Как и полагалось, основным оппонентом Лорис-Меликова выступил К. П. Победоносцев. Он был белым как полотно. Для него в этот момент и царем, и Россией решался гамлетовский вопрос: быть или не быть. Что же делать, если ответ будет дан отрицательный. Принять этот проект – значит провозгласить конец России, убеждал он присутствующих. «При соображении проекта, предлагаемого на утверждение Ваше, сжимается сердце. В этом проекте слышится фальшь, скажу более: он дышит фальшью…» Конечно же, по мнению Победоносцева, инициаторы этого проекта лукавили, они хотели конституции. Может быть, они рассчитывают лишь сделать первый шаг к ней. «А что такое конституция? Ответ на этот вопрос дает нам Западная Европа. Конституции, там существующие, суть орудие всякой неправды, орудие всяких интриг». Кого будут представлять народные избранники, кроме себя? Никого. С этим утверждением вполне согласился император. Он вновь вспомнил, как в Дании министры жаловались ему на депутатов, которые не могли считаться выразителями народного мнения.
Победоносцев, получив Высочайшую поддержку, продолжал. Он недоумевал, зачем России нужна очередная «говорильня». Как раз из-за пустословия не были разрешены важнейшие проблемы, стоявшие в предыдущее царствование. «К чему привела великая святая мысль освобождения крестьян? К тому, что дана им свобода, но не устроено над ними надлежащей власти, без которой не может обойтись масса темных людей. Мало того, открыты повсюду кабаки; бедный народ, предоставленный самому себе и оставшийся без всякого о нем попечения, стал пить и лениться к работе, а потому стал несчастной жертвой целовальников, кулаков, жидов и всяких ростовщиков». Создали «говорильню» – земские учреждения и городское самоуправление. Эти новые органы, естественно, не вели должной работы, а лишь «разглагольствовали» о самых важных государственных вопросах. «Говорильня» воцарилась и в суде, который стал оправдывать самые тяжкие преступления. Свободу получила печать, «самая ужасная говорильня». В итоге действовавшая власть оказалась дискредитированной. «И когда, государь, предлагают нам учредить по иноземному образцу новую верховную говорильню…» Всего через неделю после злодеяния, когда еще не погребено тело погибшего императора! «Все мы, от первого до последнего, должны каяться в том, что так легко смотрели на совершавшееся вокруг нас; все мы виновны в том, что, несмотря на повторяющиеся покушения на жизнь общего нашего благодетеля, мы, в бездеятельности и апатии нашей, не сумели охранить праведника. На нас всех лежит клеймо несмываемого позора, павшего на русскую землю. Все мы должны каяться!» «Сущая правда, все мы виновны. Я первый обвиняю себя», – согласился царь. Не нужна говорильня, нужно дело, подытожил свою мысль К. П. Победоносцев.

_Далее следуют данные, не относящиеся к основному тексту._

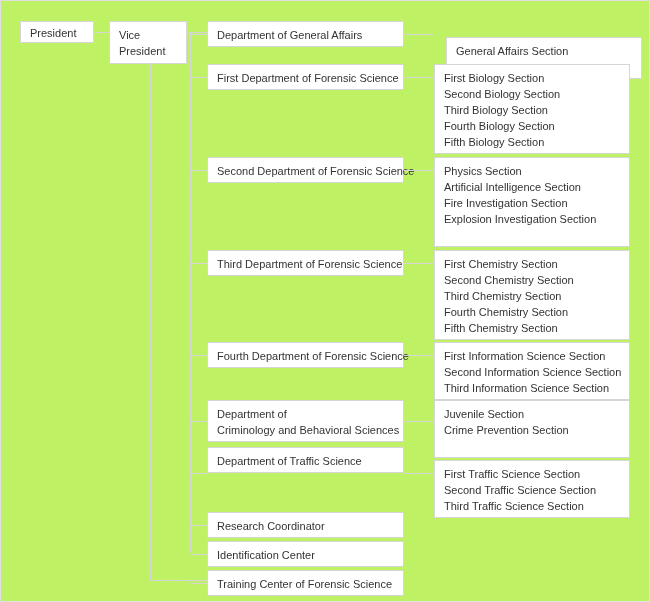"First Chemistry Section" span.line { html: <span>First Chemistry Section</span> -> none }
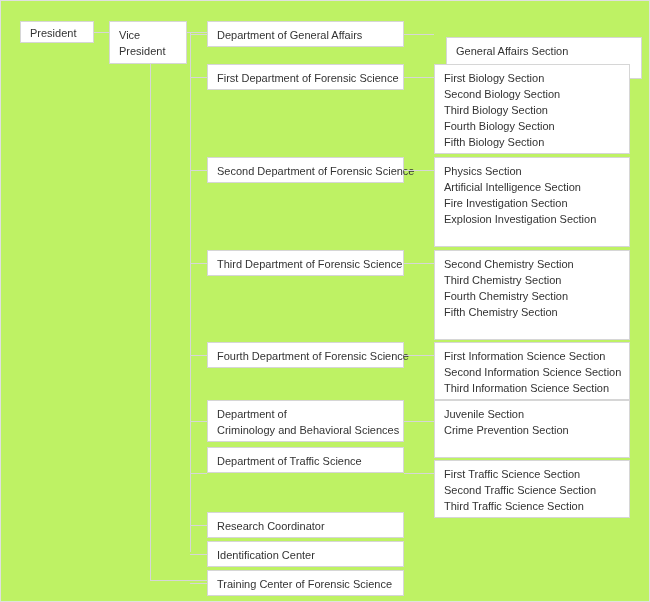"Second Information Science Section" span.line { html: <span>Second Information Science Section</span> -> none }
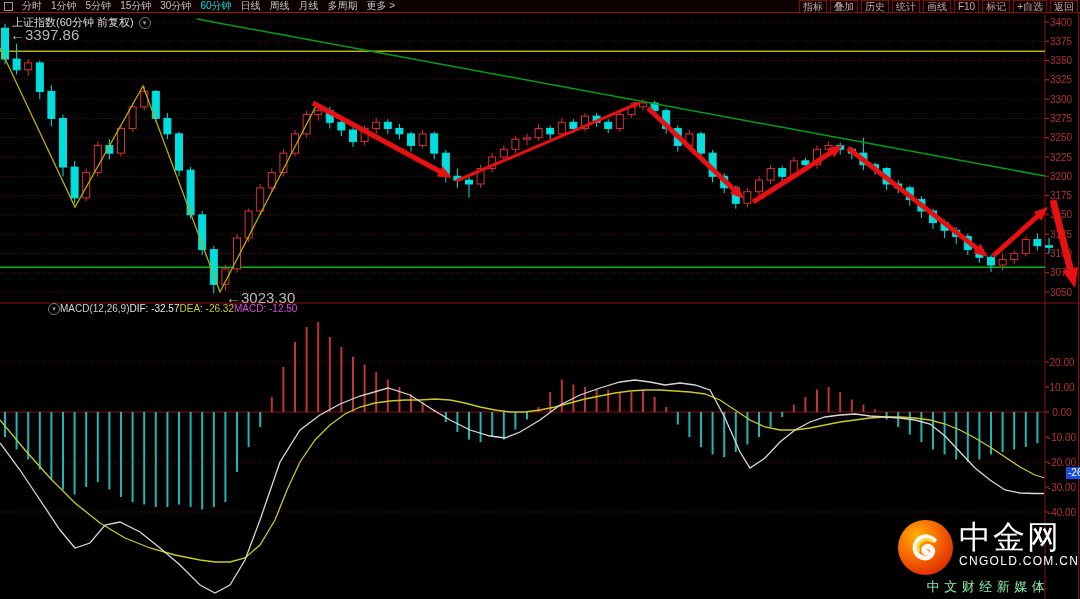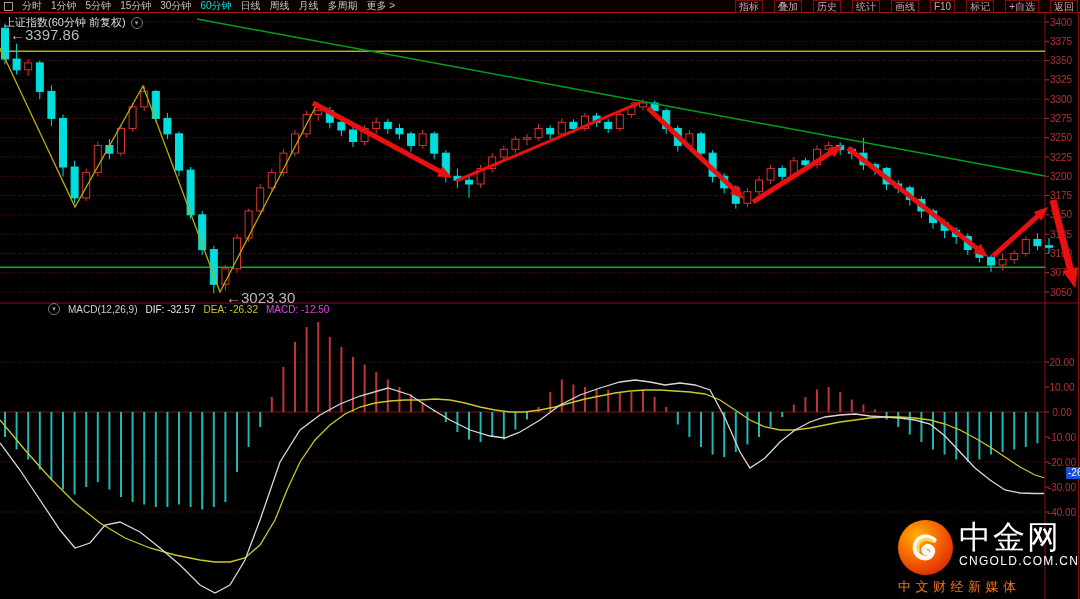"指标" .tb-right { gap: 11px -> 3px }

Военный министр Д. А. Милютин так оценил сказанное: эта речь – прямое осуждение не только предыдущего царствования, но и всей европейской цивилизации. Очевидно, выступление произвело сильное впечатление на присутствующих.
Тогда, 8 марта, решение принято не было. Без четверти пять участники совещания разъезжались по домам. Александр III задержал лишь Лорис-Меликова, с которым хотел специально переговорить. Как следовало оценивать это заседание? Великий князь Константин Николаевич был настроен оптимистично. М. Т. Лорис-Меликов – наоборот. Слишком уж избалован министр внутренних дел успехами, констатировал Е. А. Перетц.